* _ROWS_
# # # # # # #
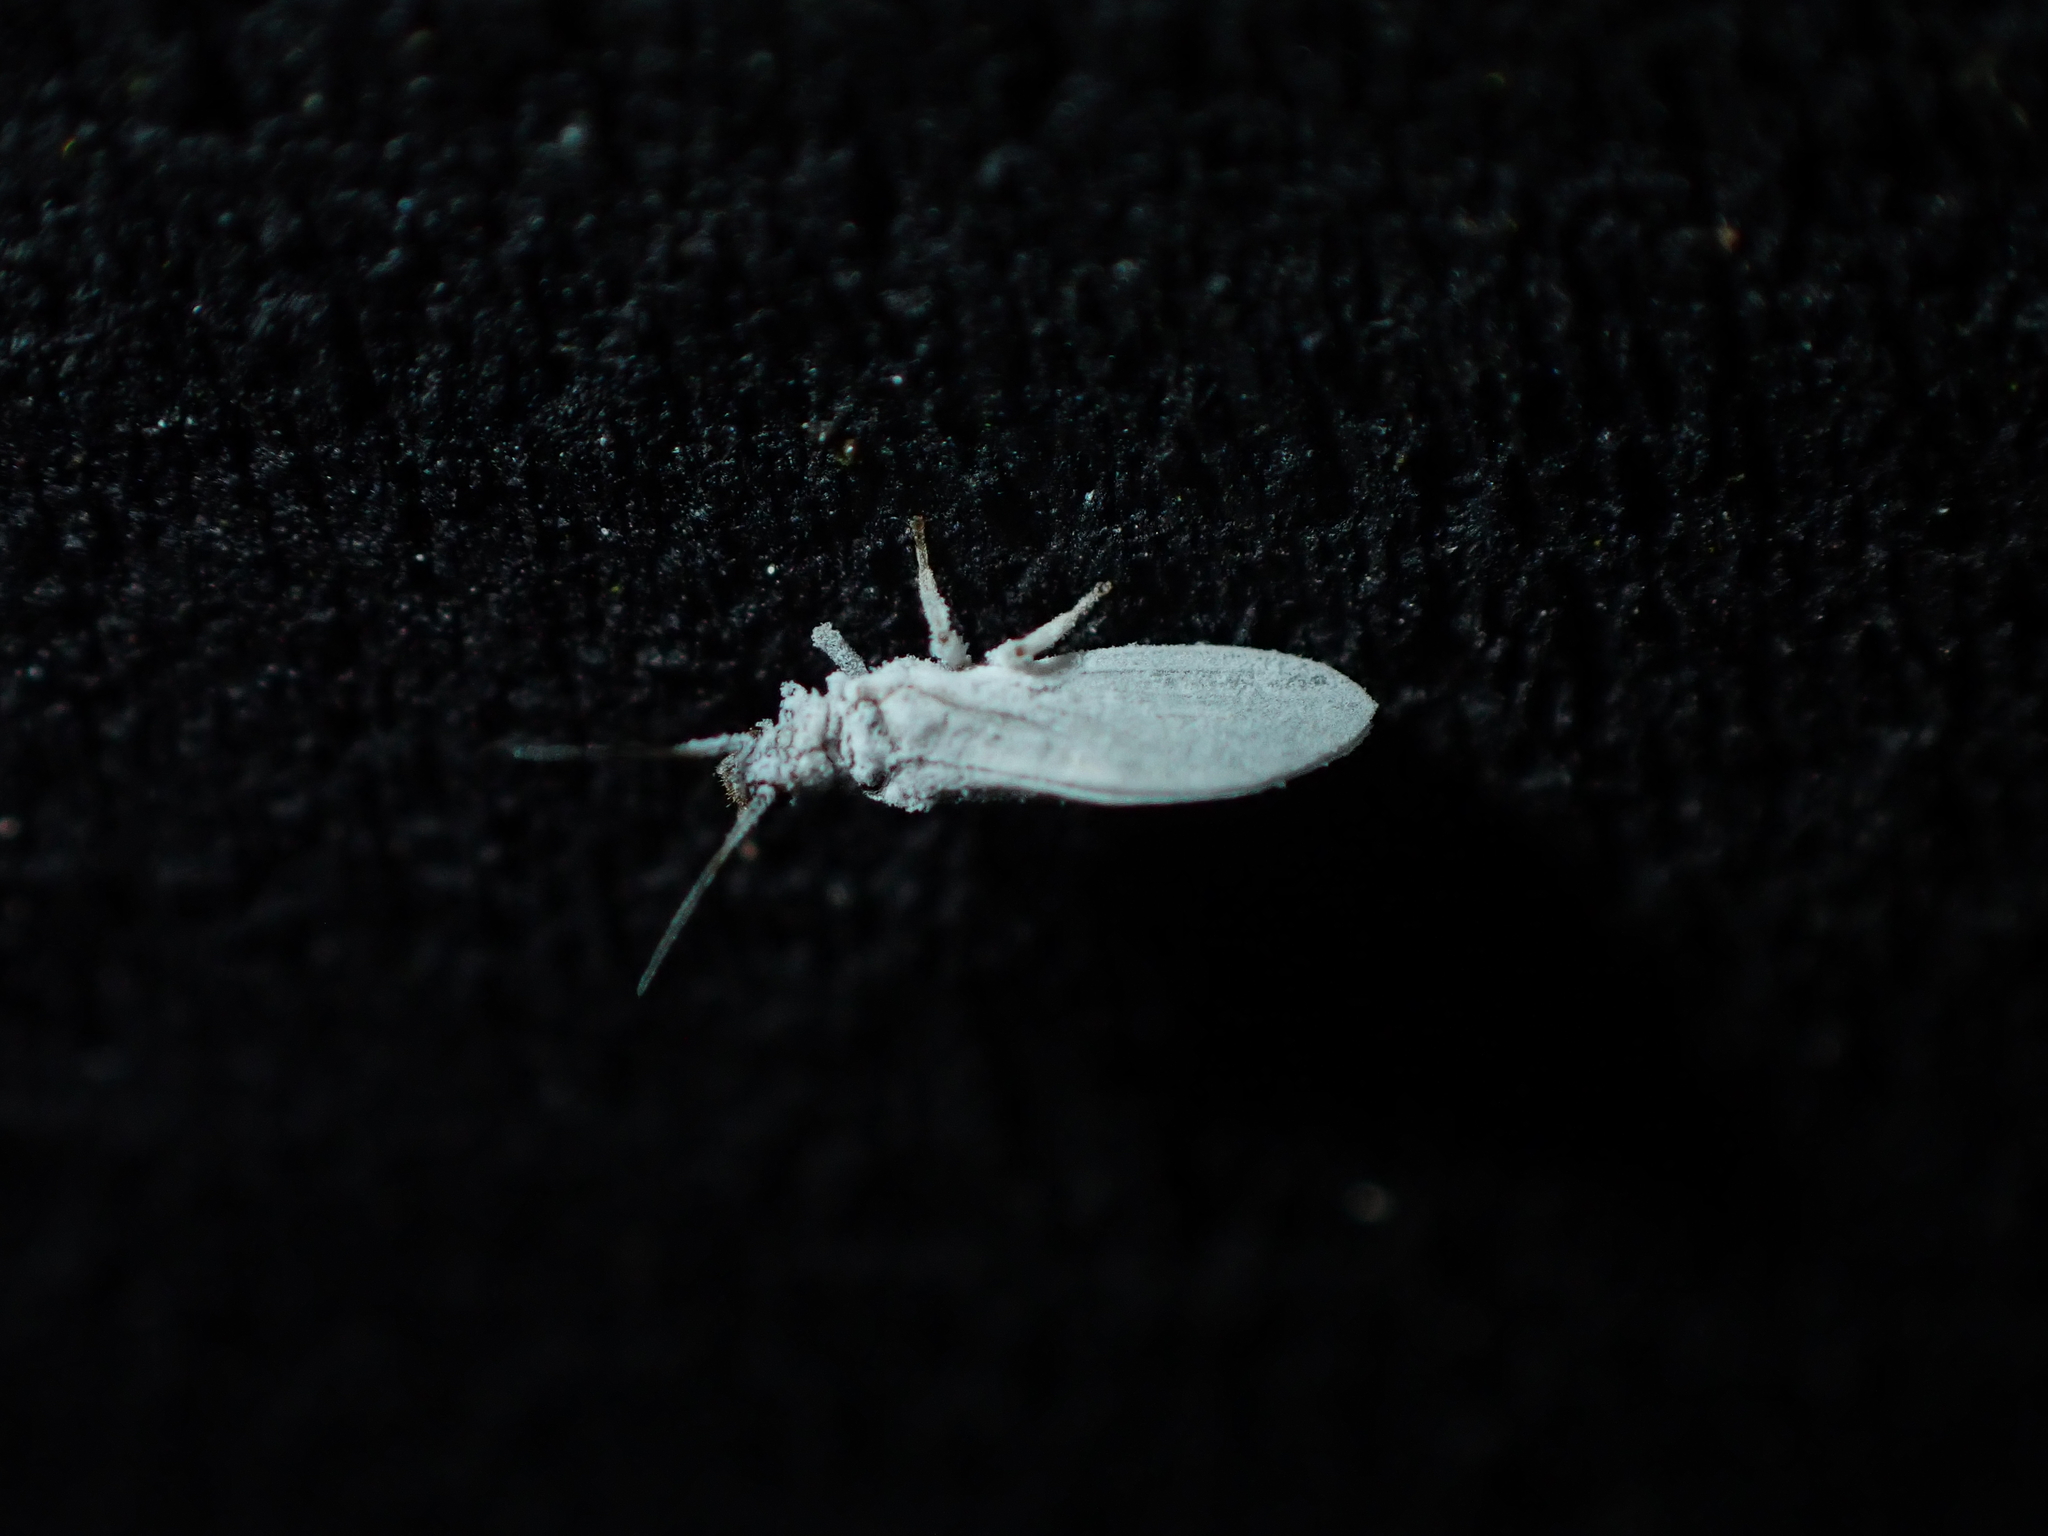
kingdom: Animalia
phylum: Arthropoda
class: Insecta
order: Neuroptera
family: Coniopterygidae
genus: Cryptoscenea
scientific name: Cryptoscenea australiensis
# # # # # # #
* _TASK OBJECTIVE_
Reproduce every line of text in the rows above word for word, leaving out the pictures.

* _TASK RESPONSE_
kingdom: Animalia
phylum: Arthropoda
class: Insecta
order: Neuroptera
family: Coniopterygidae
genus: Cryptoscenea
scientific name: Cryptoscenea australiensis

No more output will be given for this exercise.